• **Problems**
**A.** In the given text about the Hadza land title, why did the Hadza come to need a new strategy? Answer in one to three sentences.
**B.** Write the next part of the text on the Hadza land title, carrying on after its final sentence.

The journey to get to the lodge was not easy – many walked six to eight hours just to get to catch the bus to bring them to Tarangire, and once on the bus they didn’t have a very smooth ride. The Sandawe caught a bus to Singida at 2:00am; the Akie’s bus broke down three times resulting in a midnight arrival; and the Hadza’s bus got stuck in the mud for several hours after encountering unseasonal rain.

Yet despite the exhausting travel, the energy level after breakfast on the first morning remained very high.  In fact, as they drove around Tarangire National Park they seemed more excited to see the wildlife than average tourists – although their perspectives were somewhat different: “Look at that one, it has so much fat!”

Following the game drive, the hunter-gatherers spent the afternoon talking about land, comparing stories and challenges they face in their respective areas.  The evening was filled with singing and dancing, which carried on late into the night.

This gathering offered a unique opportunity for the Hadza, Akie and Sandawe to experience cross-cultural unity and learning, enhancing their identity as hunter-gatherers.  It strengthened their resolve to acquire and protect traditional lands, allowing them to exchange stories and strategies for strengthening tenure and rights.  Although the time was short, it paved the way for many more discussions and joint activities for the future.

Such a gathering would not have been possible without the support of many individuals.  A heartfelt thank you to Jon and Annette Simonson for closing their lodge to tourists and opening it and their hearts to the Hadza, Akie and Sandawe.  And, a big thank you goes out to all who purchased the Hadzabe special edition book as your contribution covered all of their travel, food and accommodation expenses.  Asanteni sana! 

We look forward to watching the journey continue (one that we hope is a little smoother…) and will be sure to keep sharing stories and pictures along the way.




Hadza Granted Land Title

On October 18, 2011, the Hadza living in the Yaeda valley were issued land titles for land encompassing more than 20,000 ha. A culmination of years of strategy and work, this was a momentous occasion and a historical precedent in Tanzania. 

Hadza receiving land titles from the Assistant Commissioner of Lands

While the Hadza have access to resources in a much greater area, the green zones are now titled to them for traditional use.  Although the land is communal, the Hadza have legal rights and control as if it were a private landholding.

It all began in the late 90’s after Carol & Bruce Hosford of Seattle, Washington visited the Hadza and pledged significant support through the Dorobo Fund over several years to try reverse land encroachment on historical Hadza land. With facilitation by Daniel Ngoitiko working for the Ujamaa Community Resource Team (UCRT), the Hadza and neighboring villages were able to complete village land use plans that were ratified by the District with supporting by laws.

Over the last few years, the Hadza were outnumbered by immigrants and lost political control of the village. This necessitated a new strategy to give the Hadza some control over a remnant of their historical land. With careful maneuvering within the political and legal context, UCRT was able to facilitate the issuance of land title of these village zones to the Hadza as a community with the designated use restricted to conservation and traditional use by the Hadza for hunting and gathering. The Dorobo Fund provided strategic support for this process throughout with Norwegian People’s Aid (NPA) providing core support in the last several years augmented by support from The Nature Conservancy (TNC) in the final phases.

[Saved entries]

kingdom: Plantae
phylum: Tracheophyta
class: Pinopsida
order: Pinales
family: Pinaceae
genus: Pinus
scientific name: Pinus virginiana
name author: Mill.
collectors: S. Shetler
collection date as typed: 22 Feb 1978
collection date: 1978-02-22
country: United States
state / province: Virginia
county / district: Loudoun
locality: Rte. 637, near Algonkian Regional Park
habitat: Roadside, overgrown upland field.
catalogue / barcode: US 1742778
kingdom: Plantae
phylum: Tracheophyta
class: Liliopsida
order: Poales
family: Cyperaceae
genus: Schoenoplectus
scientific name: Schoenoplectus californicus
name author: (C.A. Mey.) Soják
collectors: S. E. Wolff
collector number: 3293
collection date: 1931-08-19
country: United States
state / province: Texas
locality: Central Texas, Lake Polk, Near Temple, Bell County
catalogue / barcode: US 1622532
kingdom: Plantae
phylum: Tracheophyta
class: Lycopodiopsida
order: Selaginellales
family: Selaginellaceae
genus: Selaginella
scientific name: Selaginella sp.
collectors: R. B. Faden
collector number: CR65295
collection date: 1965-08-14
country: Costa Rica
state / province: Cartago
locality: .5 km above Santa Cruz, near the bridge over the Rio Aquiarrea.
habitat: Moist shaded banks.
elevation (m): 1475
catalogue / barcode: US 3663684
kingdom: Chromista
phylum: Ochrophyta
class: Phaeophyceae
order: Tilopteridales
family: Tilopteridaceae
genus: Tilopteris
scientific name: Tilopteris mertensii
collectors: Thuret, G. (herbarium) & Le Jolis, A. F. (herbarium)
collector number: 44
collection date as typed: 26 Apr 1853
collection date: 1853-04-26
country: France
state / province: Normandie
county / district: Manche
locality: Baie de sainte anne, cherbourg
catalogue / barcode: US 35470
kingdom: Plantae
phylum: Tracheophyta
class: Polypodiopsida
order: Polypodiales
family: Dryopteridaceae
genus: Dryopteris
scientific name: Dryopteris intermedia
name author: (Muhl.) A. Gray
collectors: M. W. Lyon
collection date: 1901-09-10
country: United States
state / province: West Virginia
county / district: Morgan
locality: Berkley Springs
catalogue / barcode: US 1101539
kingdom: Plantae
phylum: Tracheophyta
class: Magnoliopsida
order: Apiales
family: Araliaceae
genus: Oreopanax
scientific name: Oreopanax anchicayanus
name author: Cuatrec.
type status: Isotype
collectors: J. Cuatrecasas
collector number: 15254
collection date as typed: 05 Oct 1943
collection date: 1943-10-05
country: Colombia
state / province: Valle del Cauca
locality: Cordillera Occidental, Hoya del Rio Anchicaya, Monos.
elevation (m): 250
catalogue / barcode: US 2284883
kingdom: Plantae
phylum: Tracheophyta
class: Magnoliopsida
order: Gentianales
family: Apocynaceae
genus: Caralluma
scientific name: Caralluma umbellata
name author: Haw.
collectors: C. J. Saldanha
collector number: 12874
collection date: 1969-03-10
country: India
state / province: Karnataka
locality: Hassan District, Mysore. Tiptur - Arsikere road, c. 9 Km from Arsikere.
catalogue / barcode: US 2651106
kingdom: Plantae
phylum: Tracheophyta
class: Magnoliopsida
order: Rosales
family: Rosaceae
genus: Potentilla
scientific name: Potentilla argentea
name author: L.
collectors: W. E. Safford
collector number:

• **Expected answers**
**A.** Over the last few years, the Hadza had been outnumbered by immigrants and had lost political control of the village. This made a new strategy necessary to give them some control over a remnant of their historical land.

**B.**
The Assistant Commissioner of Lands, Dorothy Wanzala, in her new Hadza house built for the occasion.



“EMPOWERMENT”: Further musings from the Hunter gatherer powwow

Empowerment is pretty worn, even frayed in NGO parlance. Those of you who know Maanda Ngoitiko - member of the Ujamaa Community Resource Team (UCRT); founder of Pastoral Women’s Council (PWC); District Govt Councilor; threat and friend to many – will agree that she embodies this word.

At the Hunter Gatherer Powwow in Tarangire, Maanda both inspired and challenged all but particularly, the women. She inspired by relating recent examples of how women voting as a block were able to positively influence the outcome of village elections. In one dramatic case, women in the last hour, overturned a candidate who had received a whopping $20k for his campaign from a particularly wealthy investor in support of a ‘pliable’ candidate.

She challenged by exhorting the women to take charge in these elections and ensure that  good, community first, me second leaders  were elected, “if you care about your children and their future  you have no option but to mobilize”.  Today and tomorrow there are community meetings being held as a result on each side of the Yaeda Valley.

Political mobilization is tough under any circumstances but with apolitical, non hierarchical Hunter Gatherers whose means of livelihood require flexibility and mobility, it is very, very difficult. How many Hadza wake up on Sept 28th or whatever date and remember that it’s voting day and for those that do, how many decide to walk the 3 or 4 hours one way to the polling booth?  And someone has to gather the day’s berries, baobab fruit and dig the tubers.

Voting booth in Hadzaland

The other problem is once farming and herding immigrants (with higher fecundity) get their foot in the door, it is only a matter of two or three generations before they outnumber the original people. This election is the last one in which the numbers in Mongo wa Mono village, a village originally set up for the Hadza, allow even a chance for the Hadza to win at the voting booth.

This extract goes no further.